§ Task to carry out
Exactly the lines from the start of the data below through the line that contains "principal upon completion." are to be copied, with pictures left out.

____

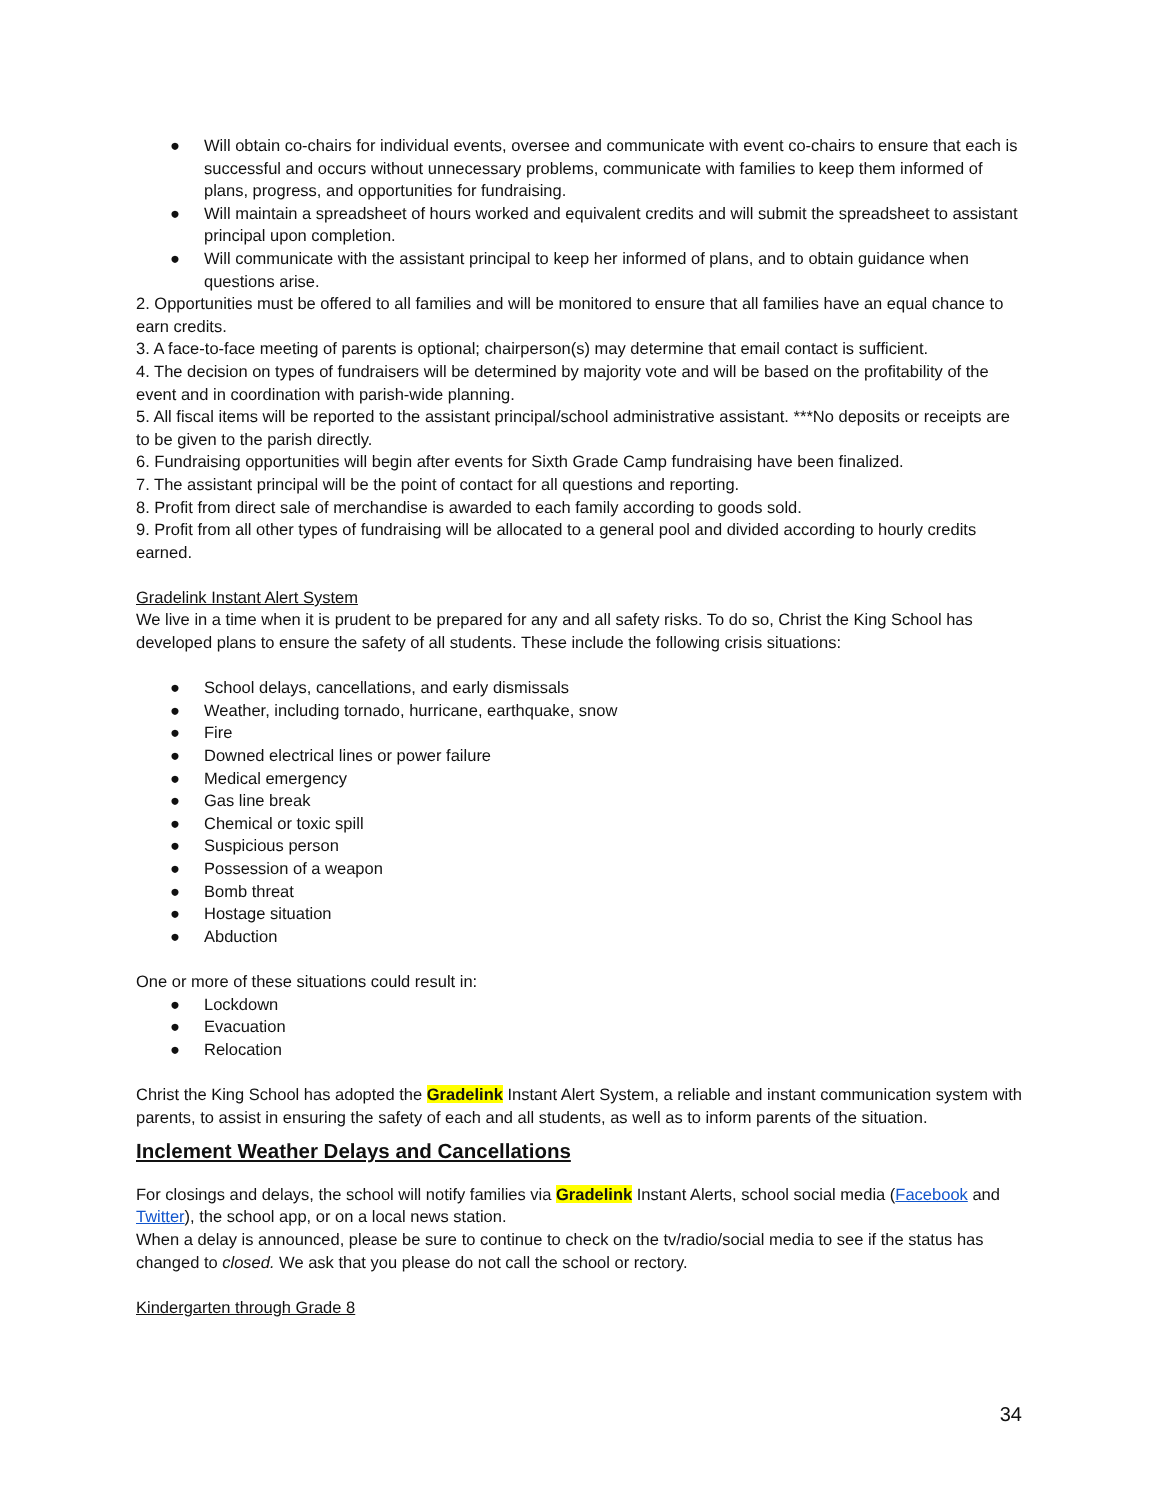● Will obtain co-chairs for individual events, oversee and communicate with event co-chairs to ensure that each is successful and occurs without unnecessary problems, communicate with families to keep them informed of plans, progress, and opportunities for fundraising.
● Will maintain a spreadsheet of hours worked and equivalent credits and will submit the spreadsheet to assistant principal upon completion.
● Will communicate with the assistant principal to keep her informed of plans, and to obtain guidance when questions arise.
2. Opportunities must be offered to all families and will be monitored to ensure that all families have an equal chance to earn credits.
3. A face-to-face meeting of parents is optional; chairperson(s) may determine that email contact is sufficient.
4. The decision on types of fundraisers will be determined by majority vote and will be based on the profitability of the event and in coordination with parish-wide planning.
5. All fiscal items will be reported to the assistant principal/school administrative assistant. ***No deposits or receipts are to be given to the parish directly.
6. Fundraising opportunities will begin after events for Sixth Grade Camp fundraising have been finalized.
7. The assistant principal will be the point of contact for all questions and reporting.
8. Profit from direct sale of merchandise is awarded to each family according to goods sold.
9. Profit from all other types of fundraising will be allocated to a general pool and divided according to hourly credits earned.
Gradelink Instant Alert System
We live in a time when it is prudent to be prepared for any and all safety risks. To do so, Christ the King School has developed plans to ensure the safety of all students. These include the following crisis situations:
● School delays, cancellations, and early dismissals
● Weather, including tornado, hurricane, earthquake, snow
● Fire
● Downed electrical lines or power failure
● Medical emergency
● Gas line break
● Chemical or toxic spill
● Suspicious person
● Possession of a weapon
● Bomb threat
● Hostage situation
● Abduction
One or more of these situations could result in:
● Lockdown
● Evacuation
● Relocation
Christ the King School has adopted the Gradelink Instant Alert System, a reliable and instant communication system with parents, to assist in ensuring the safety of each and all students, as well as to inform parents of the situation.
Inclement Weather Delays and Cancellations
For closings and delays, the school will notify families via Gradelink Instant Alerts, school social media (Facebook and Twitter), the school app, or on a local news station.
When a delay is announced, please be sure to continue to check on the tv/radio/social media to see if the status has changed to closed. We ask that you please do not call the school or rectory.
Kindergarten through Grade 8
34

____

§ Task solution
● Will obtain co-chairs for individual events, oversee and communicate with event co-chairs to ensure that each is successful and occurs without unnecessary problems, communicate with families to keep them informed of plans, progress, and opportunities for fundraising.
● Will maintain a spreadsheet of hours worked and equivalent credits and will submit the spreadsheet to assistant principal upon completion.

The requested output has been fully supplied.